* **DIRECTIVE**
Copy verbatim the block of lines in the entries below whose first line contains "DIFFERENCE?" and whose last line contains "minimise spam complaints.". Leave out all other lines.

————

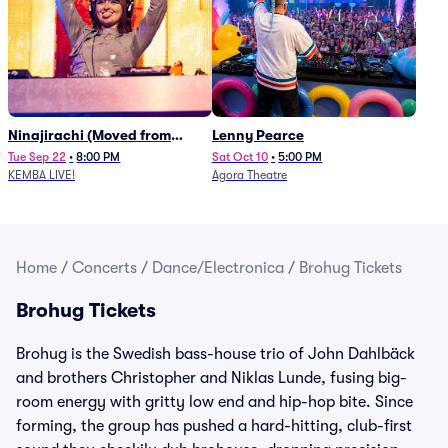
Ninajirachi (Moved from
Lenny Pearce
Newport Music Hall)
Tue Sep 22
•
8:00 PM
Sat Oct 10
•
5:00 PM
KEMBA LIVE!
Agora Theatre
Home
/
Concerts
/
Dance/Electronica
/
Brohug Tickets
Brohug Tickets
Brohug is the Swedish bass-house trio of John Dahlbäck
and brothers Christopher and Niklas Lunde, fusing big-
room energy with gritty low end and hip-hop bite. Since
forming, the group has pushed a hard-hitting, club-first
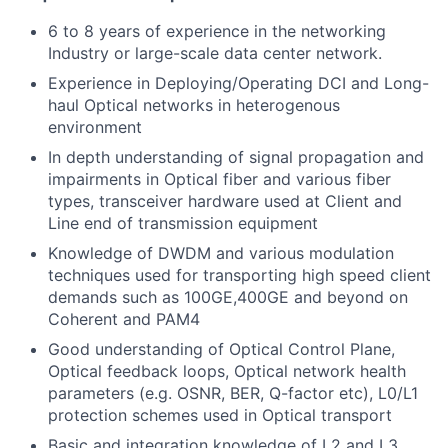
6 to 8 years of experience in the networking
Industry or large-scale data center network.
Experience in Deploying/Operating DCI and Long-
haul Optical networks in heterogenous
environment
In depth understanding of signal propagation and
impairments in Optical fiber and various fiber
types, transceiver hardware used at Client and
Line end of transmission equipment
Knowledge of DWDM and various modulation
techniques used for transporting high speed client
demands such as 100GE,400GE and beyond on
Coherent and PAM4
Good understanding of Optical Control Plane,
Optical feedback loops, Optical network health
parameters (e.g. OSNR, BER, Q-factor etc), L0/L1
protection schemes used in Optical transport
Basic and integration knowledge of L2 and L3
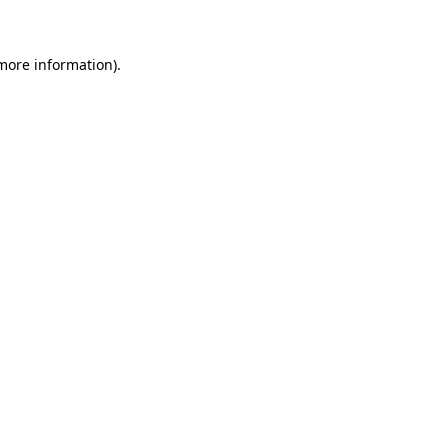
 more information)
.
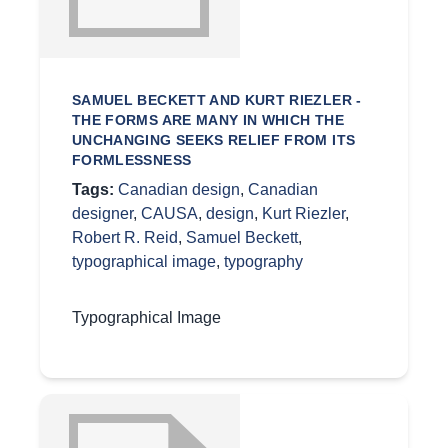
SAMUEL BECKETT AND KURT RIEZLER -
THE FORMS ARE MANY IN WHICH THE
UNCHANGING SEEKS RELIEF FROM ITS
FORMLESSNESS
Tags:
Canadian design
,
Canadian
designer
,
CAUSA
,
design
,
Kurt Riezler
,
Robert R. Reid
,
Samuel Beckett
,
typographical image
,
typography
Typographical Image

————

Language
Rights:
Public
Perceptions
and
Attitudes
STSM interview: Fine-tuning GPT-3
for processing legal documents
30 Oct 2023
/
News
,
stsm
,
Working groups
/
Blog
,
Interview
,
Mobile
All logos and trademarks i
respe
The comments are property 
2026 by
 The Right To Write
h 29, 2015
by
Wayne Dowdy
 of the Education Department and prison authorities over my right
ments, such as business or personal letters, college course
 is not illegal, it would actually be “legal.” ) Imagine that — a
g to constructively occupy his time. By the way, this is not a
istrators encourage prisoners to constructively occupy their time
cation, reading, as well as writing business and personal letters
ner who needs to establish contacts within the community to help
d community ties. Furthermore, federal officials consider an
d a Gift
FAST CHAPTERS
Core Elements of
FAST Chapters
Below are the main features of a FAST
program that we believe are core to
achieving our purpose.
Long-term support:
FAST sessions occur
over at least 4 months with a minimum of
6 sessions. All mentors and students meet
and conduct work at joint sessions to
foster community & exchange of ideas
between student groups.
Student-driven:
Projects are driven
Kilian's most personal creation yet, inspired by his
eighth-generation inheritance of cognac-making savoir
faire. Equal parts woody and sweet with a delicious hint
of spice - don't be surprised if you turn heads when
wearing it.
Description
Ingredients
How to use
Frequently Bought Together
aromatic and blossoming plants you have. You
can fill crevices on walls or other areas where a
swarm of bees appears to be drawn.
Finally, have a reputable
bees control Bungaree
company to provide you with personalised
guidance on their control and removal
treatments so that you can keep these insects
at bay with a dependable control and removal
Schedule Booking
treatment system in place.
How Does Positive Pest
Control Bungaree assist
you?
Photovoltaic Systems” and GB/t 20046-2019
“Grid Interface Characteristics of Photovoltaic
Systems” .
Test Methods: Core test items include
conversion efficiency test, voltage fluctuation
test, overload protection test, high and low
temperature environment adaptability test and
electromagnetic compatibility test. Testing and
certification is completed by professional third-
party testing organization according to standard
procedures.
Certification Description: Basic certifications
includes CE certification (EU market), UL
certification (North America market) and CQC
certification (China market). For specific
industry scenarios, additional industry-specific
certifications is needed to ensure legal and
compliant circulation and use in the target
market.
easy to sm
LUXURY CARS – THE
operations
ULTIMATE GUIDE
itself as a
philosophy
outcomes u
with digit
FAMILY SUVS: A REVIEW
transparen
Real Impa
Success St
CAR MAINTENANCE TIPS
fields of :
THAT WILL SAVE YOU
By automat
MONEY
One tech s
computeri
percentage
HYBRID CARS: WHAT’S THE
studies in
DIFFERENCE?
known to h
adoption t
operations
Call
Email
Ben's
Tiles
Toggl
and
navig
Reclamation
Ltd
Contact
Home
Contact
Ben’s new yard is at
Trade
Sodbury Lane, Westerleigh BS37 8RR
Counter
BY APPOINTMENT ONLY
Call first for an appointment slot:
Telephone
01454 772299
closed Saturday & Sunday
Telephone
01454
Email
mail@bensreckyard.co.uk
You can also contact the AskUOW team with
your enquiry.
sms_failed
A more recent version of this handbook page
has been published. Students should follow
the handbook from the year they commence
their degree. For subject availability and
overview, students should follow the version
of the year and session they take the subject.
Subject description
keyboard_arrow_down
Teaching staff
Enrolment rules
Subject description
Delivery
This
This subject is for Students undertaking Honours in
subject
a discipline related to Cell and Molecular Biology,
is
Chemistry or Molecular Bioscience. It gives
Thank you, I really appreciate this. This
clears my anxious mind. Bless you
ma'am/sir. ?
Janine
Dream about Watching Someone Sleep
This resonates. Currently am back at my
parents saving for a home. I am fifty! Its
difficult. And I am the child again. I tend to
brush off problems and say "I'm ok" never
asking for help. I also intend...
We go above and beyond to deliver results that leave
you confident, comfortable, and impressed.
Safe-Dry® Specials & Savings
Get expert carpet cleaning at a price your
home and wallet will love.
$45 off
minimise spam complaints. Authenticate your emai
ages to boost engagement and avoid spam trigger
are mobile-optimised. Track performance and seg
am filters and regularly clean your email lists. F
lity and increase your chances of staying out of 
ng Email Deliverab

————

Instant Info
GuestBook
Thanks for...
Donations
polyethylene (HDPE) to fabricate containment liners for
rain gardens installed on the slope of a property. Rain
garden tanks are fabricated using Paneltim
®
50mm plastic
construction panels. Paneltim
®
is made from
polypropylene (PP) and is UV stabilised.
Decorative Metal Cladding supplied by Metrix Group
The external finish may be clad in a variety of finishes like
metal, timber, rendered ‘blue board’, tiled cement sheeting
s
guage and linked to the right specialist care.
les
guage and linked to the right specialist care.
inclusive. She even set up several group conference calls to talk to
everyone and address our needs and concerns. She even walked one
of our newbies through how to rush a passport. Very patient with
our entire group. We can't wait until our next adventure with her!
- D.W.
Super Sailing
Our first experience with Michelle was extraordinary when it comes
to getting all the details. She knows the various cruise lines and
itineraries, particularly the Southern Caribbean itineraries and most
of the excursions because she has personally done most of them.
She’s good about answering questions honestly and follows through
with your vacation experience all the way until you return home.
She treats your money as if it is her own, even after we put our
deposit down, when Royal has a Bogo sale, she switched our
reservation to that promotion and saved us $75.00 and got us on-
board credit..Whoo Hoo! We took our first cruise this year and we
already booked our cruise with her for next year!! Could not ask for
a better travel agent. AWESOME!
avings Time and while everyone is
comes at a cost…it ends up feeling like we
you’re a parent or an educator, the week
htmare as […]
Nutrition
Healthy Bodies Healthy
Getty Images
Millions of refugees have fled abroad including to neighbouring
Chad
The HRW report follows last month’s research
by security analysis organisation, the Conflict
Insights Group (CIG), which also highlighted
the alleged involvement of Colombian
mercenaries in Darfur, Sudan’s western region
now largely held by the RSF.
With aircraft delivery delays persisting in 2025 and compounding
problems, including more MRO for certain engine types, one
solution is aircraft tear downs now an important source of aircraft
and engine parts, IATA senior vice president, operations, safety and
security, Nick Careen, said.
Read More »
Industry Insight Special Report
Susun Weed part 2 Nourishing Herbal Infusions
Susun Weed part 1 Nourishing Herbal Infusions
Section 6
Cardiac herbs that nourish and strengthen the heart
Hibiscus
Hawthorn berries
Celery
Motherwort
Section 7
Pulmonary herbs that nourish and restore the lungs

————

* **REPLY TO THE EXERCISE**
DIFFERENCE?
known to h
adoption t
operations
Call
Email
Ben's
Tiles
Toggl
and
navig
Reclamation
Ltd
Contact
Home
Contact
Ben’s new yard is at
Trade
Sodbury Lane, Westerleigh BS37 8RR
Counter
BY APPOINTMENT ONLY
Call first for an appointment slot:
Telephone
01454 772299
closed Saturday & Sunday
Telephone
01454
Email
mail@bensreckyard.co.uk
You can also contact the AskUOW team with
your enquiry.
sms_failed
A more recent version of this handbook page
has been published. Students should follow
the handbook from the year they commence
their degree. For subject availability and
overview, students should follow the version
of the year and session they take the subject.
Subject description
keyboard_arrow_down
Teaching staff
Enrolment rules
Subject description
Delivery
This
This subject is for Students undertaking Honours in
subject
a discipline related to Cell and Molecular Biology,
is
Chemistry or Molecular Bioscience. It gives
Thank you, I really appreciate this. This
clears my anxious mind. Bless you
ma'am/sir. ?
Janine
Dream about Watching Someone Sleep
This resonates. Currently am back at my
parents saving for a home. I am fifty! Its
difficult. And I am the child again. I tend to
brush off problems and say "I'm ok" never
asking for help. I also intend...
We go above and beyond to deliver results that leave
you confident, comfortable, and impressed.
Safe-Dry® Specials & Savings
Get expert carpet cleaning at a price your
home and wallet will love.
$45 off
minimise spam complaints. Authenticate your emai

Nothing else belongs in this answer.